彼とふたりで過ごす家。この小さな一軒家の持ち主は彼である。俺は居候といったところか。忙しい時は何日も帰らなかったりするけれど、それでも彼は文句一つ言わずに俺を受け入れてくれる。それが嬉しくて、珍しくて堪らない。そんな甘ったるい空気をくれる彼に甘え過ぎている自覚はあるが、何をしても、何を言っても笑顔で聞き流してくれる彼にこんなにも惹かれ、愛情さえ芽生えてしまえば今更止めることなどできない。




「俺ってそんなに頼りないかな」

そう聞いてきた彼は、相変わらず笑っていた。口元は弧を描き、目は優しく細められている。しかし悲しそうだ。瞳の奥で揺らいでいる感情はいとも簡単に読み取れる。彼は案外不安症で、なにかと心配してしまうタイプのようで。それを表に出さないのは彼の内向的な性格のせいだろう。

頬に触れている彼の手が熱い。その体温を意識しだしたらもう止まらなくて、もっと、もっと触れて欲しいと身体が疼き出す。そんなことはないと否定はしても、今こう落ち込んでいる内容は話せそうにない。彼に話すには少しばかり勇気がいる。ほんの少しでいいだろうが、その欠片分の勇気など振り絞れるわけがない。


1番頭の中をぐるぐると回り続けているのは、ちょっかいを出してきたキバナの言葉だった。

『お前さ、別に付き合ってないんだろ? じゃあオレさまにもチャンスはあるわけだ』

付き合ってなどいない。お互い愛を囁くような関係でもないし、そんな感情を持ち合わせてすらいないのかもしれないのだから。

それでも、あの人を他人に取られるのは気に食わない。ただそれだけ。


……こんな事で悩んでいるなんて、本人には相談できないだろう?




________


「……起きてるか?」
「ん……どうした、ダンデ」

就寝の途中。深夜0時はとうに超えたこの時刻にドアが開いたかと思えば、パジャマを纏ったダンデがそこに立っていた。

「話したいことがあって」
「そか、こっちおいで」

身体は言うことを聞かないので、ベッドの端に寄り空いたスペースをぽんぽんと叩く。するりとそこへ潜り込んできたダンデは、ちらちらと俺の顔色を伺っている。

「どうしたどうした。怖い夢でも見たか?」
「その、さっきの話なんだが」
「お」

俺のパジャマの裾を掴みながら小さく震える彼の背中を、子をあやす様にとんとんと軽く叩きながら耳を傾ける。

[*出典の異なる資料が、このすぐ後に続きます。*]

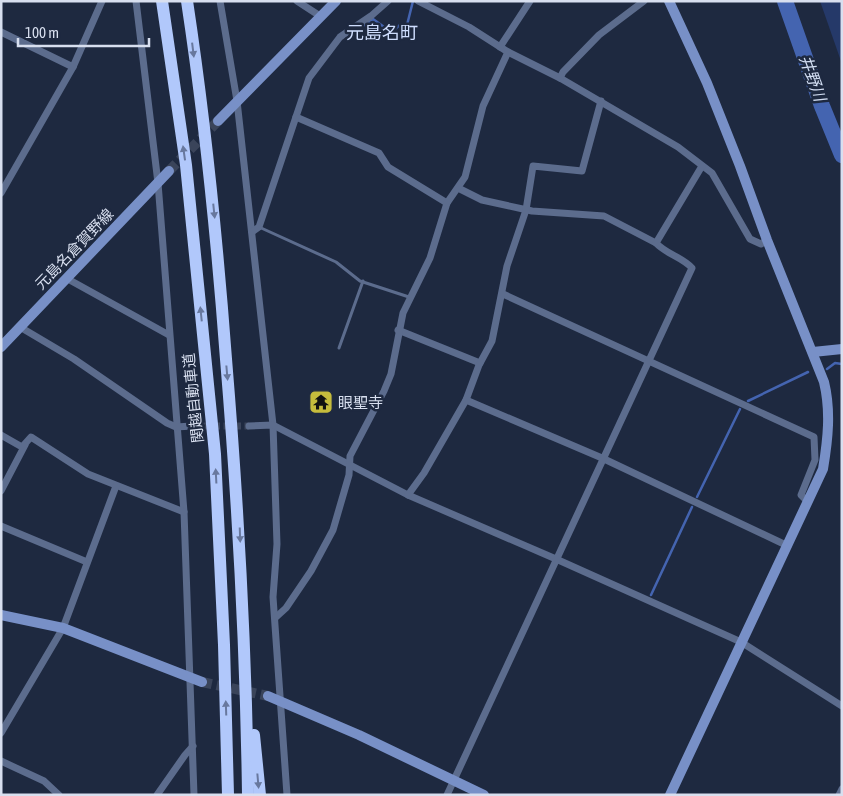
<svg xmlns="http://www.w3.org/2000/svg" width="843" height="796" font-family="'Asap Condensed','Noto Sans JP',sans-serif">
<rect width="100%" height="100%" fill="#1e2940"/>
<polygon fill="#253969" points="820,1 842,1 842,64"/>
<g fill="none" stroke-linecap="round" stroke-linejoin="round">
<g stroke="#4464b0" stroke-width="2.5">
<polyline points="357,30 373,19 391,32 400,25 407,25 413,1"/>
<polyline points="827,369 835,363 842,364"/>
<polyline points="748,401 808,372"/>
<polyline points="697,497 740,409"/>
<polyline points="651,595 692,507"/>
</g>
<polyline stroke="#4464b0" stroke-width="16" points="785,1 822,106 842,155"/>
<polyline stroke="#3a445a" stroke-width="7" stroke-dasharray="7 3.5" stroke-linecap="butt" points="192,426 249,426"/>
<g stroke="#3a445a" stroke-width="10" stroke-dasharray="10 5" stroke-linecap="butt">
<polyline points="169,171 218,121"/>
<polyline points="202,682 268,696"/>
</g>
<g stroke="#5c6c8d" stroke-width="3">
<polyline points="259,227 336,262 360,281 409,297"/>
<polyline points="339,348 363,281"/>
</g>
<g stroke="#5c6c8d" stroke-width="7">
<polyline points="136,1 158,183 184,512 194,795"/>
<polyline points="220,1 237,101 273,425 277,544 273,597 287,795"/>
<polyline points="297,1 320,16"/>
<polyline points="418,1 469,27 508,52 560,78 678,147 712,173 750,239 761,244 767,240"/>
<polyline points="1,32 73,67"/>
<polyline points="500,47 530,1"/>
<polyline points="560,78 563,72 599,35 644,1"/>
<polyline points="296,117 379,153 388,167 447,203"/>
<polyline points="458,188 482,200 532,211 604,216 656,243"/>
<polyline points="1,193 73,67 102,1"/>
<polyline points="252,232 259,227 309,78 340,37 371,16 388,1"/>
<polyline points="66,278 169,335"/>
<polyline points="503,294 814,437 815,460 801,495 808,502"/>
<polyline points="20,327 74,359 167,423 176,427 192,426"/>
<polyline points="398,330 480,363"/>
<polyline points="466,400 602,458 788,546"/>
<polyline points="249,426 273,425 408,495 556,559 741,642 842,706"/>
<polyline points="1,435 22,447 31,437 88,474 184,512"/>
<polyline points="1,491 25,445"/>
<polyline points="408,495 424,473 466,400 479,365 492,341 507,266 526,210 533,166 582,171 601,101"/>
<polyline points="1,526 87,562"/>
<polyline points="275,618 286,608 311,571 333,530 349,475 350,456 384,391 391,374 403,313 430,258 447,203 465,177 483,106 508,52"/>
<polyline points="1,733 63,628 116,486"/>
<polyline points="1,761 44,781 59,795"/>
<polyline points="157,795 185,755 193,746"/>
<path d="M447,795l245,-527c-10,-11 -26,-14 -36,-25l46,-77"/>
<polyline points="839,795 842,789"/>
</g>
<g stroke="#7890c7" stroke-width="10">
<path d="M669,1l38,82 33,83 27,74 57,142c7,29 4,57 -1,87l-153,326"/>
<polyline points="218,121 336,1"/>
<polyline points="1,347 169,171"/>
<polyline points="813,352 842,349"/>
<polyline points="1,615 63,628 202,682"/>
<polyline points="268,696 359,735 484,795"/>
</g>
<g stroke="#b1c8fb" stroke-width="12">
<polyline points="162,1 186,165 215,454 224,645 228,795"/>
<path d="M187,1c18,119 30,238 39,358 12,145 20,290 22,436"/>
<polyline points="254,735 260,795"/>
</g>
</g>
<defs><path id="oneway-solid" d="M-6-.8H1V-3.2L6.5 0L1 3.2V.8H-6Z" transform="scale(1.25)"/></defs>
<g fill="#68789e">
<use href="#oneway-solid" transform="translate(193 50) rotate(83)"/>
<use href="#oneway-solid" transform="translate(184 153) rotate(-98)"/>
<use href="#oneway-solid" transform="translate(214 211) rotate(84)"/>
<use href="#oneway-solid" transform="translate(201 314) rotate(-96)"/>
<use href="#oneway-solid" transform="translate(227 373) rotate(85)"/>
<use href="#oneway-solid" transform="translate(216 476) rotate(-93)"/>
<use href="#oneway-solid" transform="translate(240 535) rotate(88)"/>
<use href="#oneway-solid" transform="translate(226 708) rotate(-92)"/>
<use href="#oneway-solid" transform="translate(258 781) rotate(85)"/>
</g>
<defs>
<g id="temple-square" transform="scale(1.25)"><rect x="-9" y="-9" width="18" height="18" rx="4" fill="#c6bc3c" stroke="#1e2940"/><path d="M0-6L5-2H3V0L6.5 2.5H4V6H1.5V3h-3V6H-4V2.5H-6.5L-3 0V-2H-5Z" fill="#111"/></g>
</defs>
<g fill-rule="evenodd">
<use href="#temple-square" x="321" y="402"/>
</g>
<g text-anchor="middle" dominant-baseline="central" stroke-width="5" stroke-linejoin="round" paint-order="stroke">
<g font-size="15" fill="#d8dfef" stroke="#1e2940">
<text transform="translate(74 249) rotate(-46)">元島名倉賀野線</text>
<text transform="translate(193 398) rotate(-96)">関越自動車道</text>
</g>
<g font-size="15" fill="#d8dfef" stroke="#1e2940" text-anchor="start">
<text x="338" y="402">眼聖寺</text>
</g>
<g font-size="16" font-style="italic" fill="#d1dcf1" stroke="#1e2940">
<text transform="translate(813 78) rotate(70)">井野川</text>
</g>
<g font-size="18" fill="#ceddfd" stroke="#1e2940">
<text x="382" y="32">元島名町</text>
</g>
</g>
<rect width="843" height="796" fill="none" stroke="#d8dfef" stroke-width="5"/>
<path d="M18 38v8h131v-8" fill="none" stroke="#d8dfef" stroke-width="2.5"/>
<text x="25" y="38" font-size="15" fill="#d8dfef" stroke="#1e2940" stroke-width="4" paint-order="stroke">100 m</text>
</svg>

「その、言われたんだ。俺たち2人のこと。付き合ってないならまだキミを狙えるなと言われて焦ってしまったんだ」
「…………なんだ、そんなことだったのか」
「そっ、そんなことじゃ____」
「俺は狙われても今はダンデ以外見れないな」
「え」

1番長く時間を共にしてきたコイツをそうそう離したりはできないし、コイツのいない生活に満足いくとは思えない。多分ダンデだって同じだろう。俺にしかあんなに感情を露わにしないのに、そんな俺がいなくなってしまったら彼は壊れてしまう。

「ダンデがいればいい。お前は違うか?」
「俺は……俺も、キミだけでいい」
「ん、じゃあお互い様ってことで」
「ああ。……なあ、」
「どした」

か細い声で小さく名前を呼ばれた。

「キスを、してくれ」

俺の目だけを見て、俺にそうお願いする男。

なあダンデ、知ってるか?
キスってのは、恋仲の2人がするものなんだぞ。

「しょうがないなあ、ダンデは」

そんな彼の無知を利用して彼を繋ぎ止めておく俺は、多分相当悪いやつだろう。



庭に咲いたたんぽぽが黄金に輝くまで、あと数ヶ月。